[Exercise description] Read through the records below and copy each line that uses the word "should".

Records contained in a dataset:
================
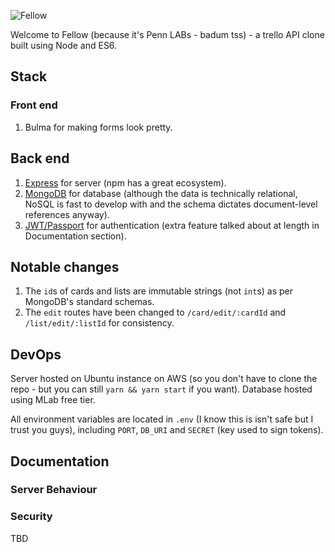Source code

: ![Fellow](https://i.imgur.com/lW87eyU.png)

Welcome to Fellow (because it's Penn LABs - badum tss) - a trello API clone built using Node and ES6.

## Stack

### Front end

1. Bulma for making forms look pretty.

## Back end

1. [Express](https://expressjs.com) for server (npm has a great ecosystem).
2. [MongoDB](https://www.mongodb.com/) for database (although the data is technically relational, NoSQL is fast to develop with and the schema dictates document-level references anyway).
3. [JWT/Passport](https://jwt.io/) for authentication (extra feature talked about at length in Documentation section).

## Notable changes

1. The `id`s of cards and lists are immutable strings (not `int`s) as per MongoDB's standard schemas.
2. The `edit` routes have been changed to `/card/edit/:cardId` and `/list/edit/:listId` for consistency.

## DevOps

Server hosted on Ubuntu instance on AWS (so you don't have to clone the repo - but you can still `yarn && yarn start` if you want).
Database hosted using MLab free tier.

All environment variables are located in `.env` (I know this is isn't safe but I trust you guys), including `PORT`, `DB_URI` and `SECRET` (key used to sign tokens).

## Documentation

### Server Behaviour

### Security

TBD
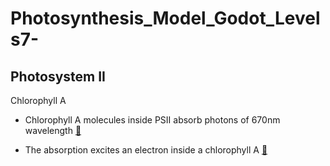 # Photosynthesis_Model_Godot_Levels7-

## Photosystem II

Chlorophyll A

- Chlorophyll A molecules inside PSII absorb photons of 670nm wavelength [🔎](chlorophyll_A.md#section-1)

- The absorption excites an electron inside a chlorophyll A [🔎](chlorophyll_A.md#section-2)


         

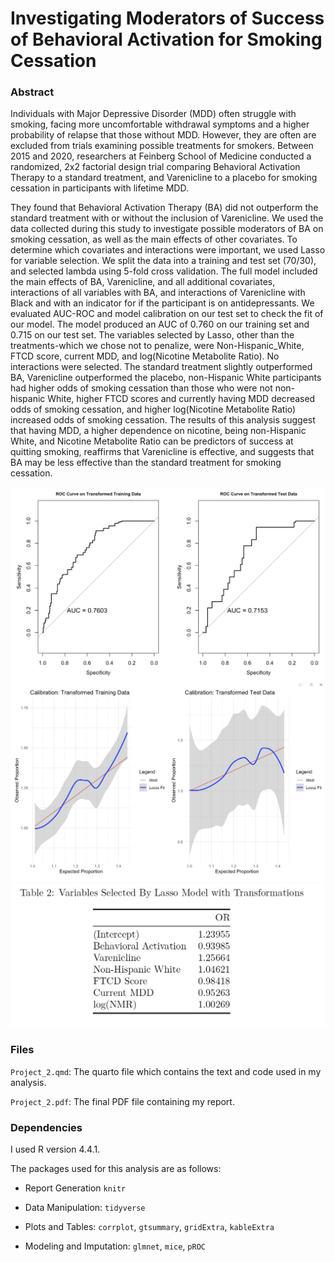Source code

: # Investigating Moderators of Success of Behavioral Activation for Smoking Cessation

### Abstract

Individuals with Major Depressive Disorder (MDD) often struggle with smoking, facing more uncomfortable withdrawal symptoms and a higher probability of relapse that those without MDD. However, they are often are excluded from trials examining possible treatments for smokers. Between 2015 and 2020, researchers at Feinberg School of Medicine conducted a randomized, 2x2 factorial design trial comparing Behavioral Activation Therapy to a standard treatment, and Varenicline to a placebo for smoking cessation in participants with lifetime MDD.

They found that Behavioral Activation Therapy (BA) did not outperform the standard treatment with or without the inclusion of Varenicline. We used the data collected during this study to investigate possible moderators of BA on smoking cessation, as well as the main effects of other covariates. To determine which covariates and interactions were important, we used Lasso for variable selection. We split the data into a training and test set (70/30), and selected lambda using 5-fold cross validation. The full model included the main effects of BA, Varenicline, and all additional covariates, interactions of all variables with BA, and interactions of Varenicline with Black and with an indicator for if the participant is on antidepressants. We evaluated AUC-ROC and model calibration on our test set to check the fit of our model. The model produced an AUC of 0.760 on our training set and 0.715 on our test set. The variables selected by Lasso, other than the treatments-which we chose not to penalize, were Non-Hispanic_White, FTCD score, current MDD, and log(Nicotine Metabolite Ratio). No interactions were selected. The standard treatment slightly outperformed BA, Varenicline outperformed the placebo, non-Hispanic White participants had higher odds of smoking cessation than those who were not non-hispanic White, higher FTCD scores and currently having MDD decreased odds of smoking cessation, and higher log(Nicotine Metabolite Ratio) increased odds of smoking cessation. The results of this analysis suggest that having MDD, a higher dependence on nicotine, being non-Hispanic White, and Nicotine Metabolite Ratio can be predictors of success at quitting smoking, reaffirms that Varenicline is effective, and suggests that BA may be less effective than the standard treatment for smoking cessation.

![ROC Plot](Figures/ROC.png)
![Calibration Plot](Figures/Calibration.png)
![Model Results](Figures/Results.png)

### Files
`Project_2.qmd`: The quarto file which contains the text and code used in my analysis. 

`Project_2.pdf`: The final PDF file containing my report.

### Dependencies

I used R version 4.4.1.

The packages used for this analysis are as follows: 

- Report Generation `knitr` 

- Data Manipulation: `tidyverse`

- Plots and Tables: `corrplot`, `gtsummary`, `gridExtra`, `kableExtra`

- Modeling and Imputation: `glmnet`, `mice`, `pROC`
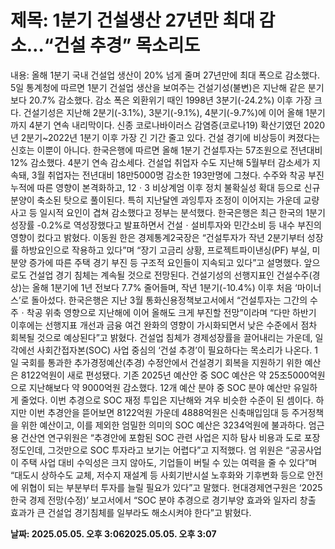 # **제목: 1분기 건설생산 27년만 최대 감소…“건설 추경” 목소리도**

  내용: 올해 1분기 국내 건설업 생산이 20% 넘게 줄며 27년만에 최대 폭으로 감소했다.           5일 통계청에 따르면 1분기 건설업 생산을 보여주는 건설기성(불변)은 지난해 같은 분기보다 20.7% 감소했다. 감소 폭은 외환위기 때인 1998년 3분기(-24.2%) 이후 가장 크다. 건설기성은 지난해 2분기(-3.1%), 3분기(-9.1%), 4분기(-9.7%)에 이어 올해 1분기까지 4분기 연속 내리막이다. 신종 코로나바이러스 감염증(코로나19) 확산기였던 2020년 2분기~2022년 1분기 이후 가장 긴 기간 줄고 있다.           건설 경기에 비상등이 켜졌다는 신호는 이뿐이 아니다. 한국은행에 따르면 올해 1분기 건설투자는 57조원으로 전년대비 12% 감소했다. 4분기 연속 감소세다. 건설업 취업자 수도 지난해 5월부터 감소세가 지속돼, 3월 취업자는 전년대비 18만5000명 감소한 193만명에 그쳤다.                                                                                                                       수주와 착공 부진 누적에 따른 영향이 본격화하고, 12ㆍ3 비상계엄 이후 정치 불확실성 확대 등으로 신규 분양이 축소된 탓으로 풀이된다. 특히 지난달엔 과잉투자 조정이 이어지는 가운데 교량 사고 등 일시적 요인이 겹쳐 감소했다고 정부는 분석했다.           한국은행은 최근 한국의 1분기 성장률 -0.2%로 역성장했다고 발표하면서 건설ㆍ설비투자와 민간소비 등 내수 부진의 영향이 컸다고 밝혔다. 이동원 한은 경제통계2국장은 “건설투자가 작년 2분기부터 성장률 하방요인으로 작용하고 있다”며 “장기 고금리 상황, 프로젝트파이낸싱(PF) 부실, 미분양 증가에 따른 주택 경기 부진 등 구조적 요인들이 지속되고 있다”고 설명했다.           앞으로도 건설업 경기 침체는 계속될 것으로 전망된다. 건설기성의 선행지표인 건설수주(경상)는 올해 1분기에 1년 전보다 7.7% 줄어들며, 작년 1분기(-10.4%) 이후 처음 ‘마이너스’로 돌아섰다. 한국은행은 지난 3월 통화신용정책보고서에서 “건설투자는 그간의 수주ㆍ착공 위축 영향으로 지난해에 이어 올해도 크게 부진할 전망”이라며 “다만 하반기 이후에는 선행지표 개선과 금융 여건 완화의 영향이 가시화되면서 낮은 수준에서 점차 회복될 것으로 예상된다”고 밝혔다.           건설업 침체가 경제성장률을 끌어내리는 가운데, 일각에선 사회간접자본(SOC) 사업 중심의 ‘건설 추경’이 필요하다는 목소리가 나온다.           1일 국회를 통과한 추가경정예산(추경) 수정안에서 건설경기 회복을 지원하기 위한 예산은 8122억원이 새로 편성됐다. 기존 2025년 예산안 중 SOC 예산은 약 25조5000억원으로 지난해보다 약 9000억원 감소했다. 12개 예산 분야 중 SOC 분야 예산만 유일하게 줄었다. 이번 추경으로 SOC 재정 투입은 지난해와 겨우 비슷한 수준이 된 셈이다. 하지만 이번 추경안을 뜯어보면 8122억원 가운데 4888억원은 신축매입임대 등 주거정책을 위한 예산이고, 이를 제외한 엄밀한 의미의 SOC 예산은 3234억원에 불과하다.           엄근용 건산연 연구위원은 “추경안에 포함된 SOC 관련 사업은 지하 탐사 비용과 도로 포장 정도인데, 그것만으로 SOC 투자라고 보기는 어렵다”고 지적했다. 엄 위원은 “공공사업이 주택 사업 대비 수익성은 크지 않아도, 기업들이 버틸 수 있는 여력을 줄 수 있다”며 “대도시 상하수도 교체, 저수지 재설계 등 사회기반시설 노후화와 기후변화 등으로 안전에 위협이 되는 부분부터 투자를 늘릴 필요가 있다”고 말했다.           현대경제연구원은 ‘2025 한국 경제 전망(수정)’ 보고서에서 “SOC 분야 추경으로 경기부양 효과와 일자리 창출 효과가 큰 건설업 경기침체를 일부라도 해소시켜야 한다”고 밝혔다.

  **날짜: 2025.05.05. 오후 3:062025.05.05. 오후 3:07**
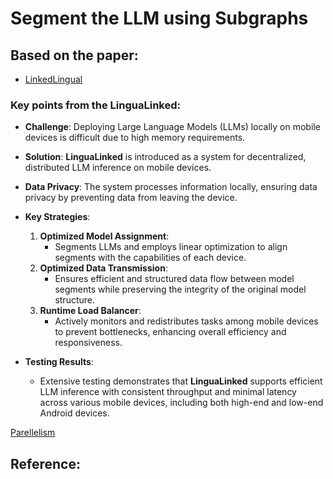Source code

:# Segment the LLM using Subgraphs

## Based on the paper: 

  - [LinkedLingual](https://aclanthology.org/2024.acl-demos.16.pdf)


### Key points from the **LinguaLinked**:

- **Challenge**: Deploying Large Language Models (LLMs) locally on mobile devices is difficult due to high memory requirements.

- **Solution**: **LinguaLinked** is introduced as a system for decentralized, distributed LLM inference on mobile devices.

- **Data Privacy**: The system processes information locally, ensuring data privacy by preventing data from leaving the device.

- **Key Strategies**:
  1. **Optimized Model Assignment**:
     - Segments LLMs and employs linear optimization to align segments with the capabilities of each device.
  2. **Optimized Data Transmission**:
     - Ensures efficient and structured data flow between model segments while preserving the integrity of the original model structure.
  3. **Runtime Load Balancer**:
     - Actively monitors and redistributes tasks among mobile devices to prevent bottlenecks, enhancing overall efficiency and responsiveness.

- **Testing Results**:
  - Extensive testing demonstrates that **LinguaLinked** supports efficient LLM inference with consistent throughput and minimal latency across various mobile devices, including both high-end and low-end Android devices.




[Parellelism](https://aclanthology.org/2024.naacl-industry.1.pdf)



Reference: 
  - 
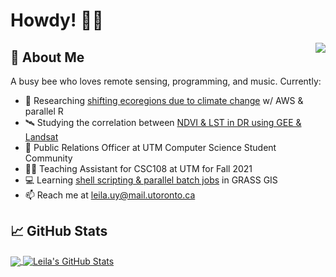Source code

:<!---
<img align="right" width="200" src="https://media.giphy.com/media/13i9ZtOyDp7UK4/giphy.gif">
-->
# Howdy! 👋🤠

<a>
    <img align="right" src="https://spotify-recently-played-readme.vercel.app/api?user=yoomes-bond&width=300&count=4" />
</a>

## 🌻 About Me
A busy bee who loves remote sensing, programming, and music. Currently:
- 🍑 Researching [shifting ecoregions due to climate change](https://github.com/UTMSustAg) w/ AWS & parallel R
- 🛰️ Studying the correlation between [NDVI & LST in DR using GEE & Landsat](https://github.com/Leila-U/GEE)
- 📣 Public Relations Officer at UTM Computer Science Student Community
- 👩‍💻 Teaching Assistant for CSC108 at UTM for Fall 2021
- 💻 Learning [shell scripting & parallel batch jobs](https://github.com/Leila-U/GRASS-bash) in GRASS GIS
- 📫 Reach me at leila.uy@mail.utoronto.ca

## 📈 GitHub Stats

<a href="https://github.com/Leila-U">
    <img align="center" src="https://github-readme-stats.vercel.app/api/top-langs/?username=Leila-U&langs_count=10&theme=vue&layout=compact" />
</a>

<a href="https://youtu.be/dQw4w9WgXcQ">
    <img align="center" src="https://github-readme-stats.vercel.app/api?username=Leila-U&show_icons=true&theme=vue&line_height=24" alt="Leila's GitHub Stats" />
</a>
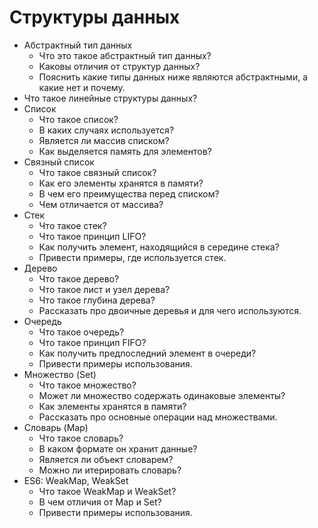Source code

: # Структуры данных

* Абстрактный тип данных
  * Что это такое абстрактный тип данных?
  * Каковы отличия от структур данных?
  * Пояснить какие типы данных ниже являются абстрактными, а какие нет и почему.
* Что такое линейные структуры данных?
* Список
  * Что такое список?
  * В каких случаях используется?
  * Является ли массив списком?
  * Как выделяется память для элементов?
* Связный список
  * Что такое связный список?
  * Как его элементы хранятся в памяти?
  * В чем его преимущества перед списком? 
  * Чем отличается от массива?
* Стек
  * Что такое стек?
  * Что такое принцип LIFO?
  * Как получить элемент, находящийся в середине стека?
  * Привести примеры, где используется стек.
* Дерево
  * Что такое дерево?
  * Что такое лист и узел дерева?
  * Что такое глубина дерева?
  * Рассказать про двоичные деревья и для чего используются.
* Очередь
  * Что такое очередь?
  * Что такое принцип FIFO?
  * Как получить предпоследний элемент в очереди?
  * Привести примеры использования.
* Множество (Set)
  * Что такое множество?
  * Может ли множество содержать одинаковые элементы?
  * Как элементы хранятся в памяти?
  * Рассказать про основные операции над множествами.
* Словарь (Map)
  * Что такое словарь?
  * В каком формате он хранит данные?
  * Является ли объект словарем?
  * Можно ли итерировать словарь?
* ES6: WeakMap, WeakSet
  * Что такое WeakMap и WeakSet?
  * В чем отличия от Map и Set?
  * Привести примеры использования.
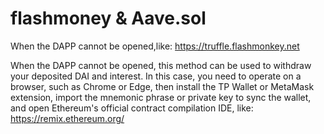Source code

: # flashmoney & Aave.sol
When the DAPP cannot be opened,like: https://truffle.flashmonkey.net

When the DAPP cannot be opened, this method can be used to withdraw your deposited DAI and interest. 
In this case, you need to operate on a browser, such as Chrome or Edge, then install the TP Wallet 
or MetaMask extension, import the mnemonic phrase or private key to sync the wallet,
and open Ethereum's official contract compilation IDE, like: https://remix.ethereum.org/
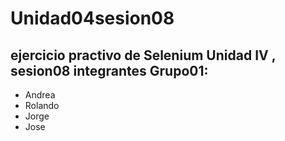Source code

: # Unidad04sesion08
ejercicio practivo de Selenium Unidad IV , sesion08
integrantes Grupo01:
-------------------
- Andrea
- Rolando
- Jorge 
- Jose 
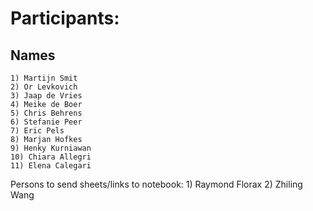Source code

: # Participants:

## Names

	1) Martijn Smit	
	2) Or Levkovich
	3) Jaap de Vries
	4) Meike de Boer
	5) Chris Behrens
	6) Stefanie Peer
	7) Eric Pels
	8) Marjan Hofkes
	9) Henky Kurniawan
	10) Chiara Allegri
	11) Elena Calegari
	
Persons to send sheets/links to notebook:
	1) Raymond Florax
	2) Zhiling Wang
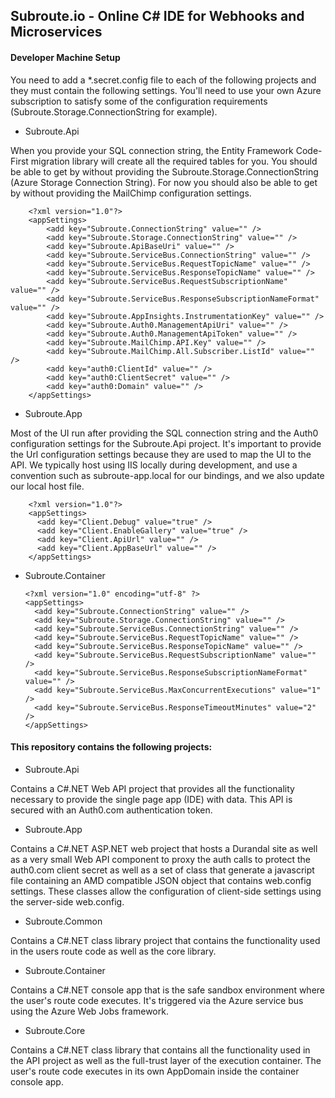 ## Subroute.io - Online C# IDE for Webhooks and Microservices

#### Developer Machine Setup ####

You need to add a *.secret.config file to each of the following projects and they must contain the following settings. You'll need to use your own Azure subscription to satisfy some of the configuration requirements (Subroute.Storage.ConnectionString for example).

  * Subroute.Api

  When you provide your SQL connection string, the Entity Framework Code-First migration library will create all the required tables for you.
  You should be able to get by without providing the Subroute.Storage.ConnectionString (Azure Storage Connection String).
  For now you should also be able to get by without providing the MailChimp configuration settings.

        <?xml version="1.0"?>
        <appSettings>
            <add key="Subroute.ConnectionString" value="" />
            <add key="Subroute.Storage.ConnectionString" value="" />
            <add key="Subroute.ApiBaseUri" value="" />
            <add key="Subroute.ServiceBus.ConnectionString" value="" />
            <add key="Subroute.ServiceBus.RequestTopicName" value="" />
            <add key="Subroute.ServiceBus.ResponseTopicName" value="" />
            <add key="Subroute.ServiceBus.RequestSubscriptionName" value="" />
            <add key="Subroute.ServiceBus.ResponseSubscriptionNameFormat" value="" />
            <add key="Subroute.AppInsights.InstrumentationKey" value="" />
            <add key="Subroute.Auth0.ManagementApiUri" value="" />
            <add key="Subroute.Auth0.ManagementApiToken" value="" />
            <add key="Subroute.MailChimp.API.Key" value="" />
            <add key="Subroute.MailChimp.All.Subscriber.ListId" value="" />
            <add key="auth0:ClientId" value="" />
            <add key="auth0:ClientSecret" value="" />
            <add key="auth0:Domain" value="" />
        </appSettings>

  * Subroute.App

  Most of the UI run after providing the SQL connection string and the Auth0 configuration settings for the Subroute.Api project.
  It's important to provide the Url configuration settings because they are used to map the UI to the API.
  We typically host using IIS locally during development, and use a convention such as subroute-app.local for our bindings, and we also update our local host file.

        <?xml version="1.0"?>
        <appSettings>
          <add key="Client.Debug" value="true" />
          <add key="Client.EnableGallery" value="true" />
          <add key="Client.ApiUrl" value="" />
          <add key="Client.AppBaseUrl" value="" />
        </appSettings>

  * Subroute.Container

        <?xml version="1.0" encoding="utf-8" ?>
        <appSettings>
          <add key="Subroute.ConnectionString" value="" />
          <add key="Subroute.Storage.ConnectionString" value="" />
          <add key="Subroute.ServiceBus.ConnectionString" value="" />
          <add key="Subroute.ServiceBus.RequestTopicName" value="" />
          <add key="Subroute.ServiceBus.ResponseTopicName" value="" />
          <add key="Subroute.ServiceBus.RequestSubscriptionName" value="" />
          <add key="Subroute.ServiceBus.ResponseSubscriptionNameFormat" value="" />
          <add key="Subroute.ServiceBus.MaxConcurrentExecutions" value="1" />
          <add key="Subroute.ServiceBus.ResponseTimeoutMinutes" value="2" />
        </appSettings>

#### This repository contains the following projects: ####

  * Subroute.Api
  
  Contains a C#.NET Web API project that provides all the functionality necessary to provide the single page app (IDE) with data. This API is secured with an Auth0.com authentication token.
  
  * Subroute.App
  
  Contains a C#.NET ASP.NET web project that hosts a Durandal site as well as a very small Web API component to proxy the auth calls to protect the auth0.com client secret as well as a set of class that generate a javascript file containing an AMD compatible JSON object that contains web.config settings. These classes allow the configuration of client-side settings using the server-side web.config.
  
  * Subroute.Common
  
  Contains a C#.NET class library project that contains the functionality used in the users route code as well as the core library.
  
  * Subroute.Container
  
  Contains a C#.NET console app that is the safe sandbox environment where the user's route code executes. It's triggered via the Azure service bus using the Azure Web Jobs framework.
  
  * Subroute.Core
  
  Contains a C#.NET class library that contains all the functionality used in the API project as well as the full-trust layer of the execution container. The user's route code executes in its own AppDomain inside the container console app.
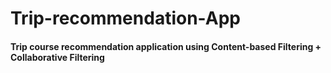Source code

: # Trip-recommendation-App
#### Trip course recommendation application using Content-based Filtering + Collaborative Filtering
================
[Response area]
  You should be able to get by without providing the Subroute.Storage.ConnectionString (Azure Storage Connection String).
  For now you should also be able to get by without providing the MailChimp configuration settings.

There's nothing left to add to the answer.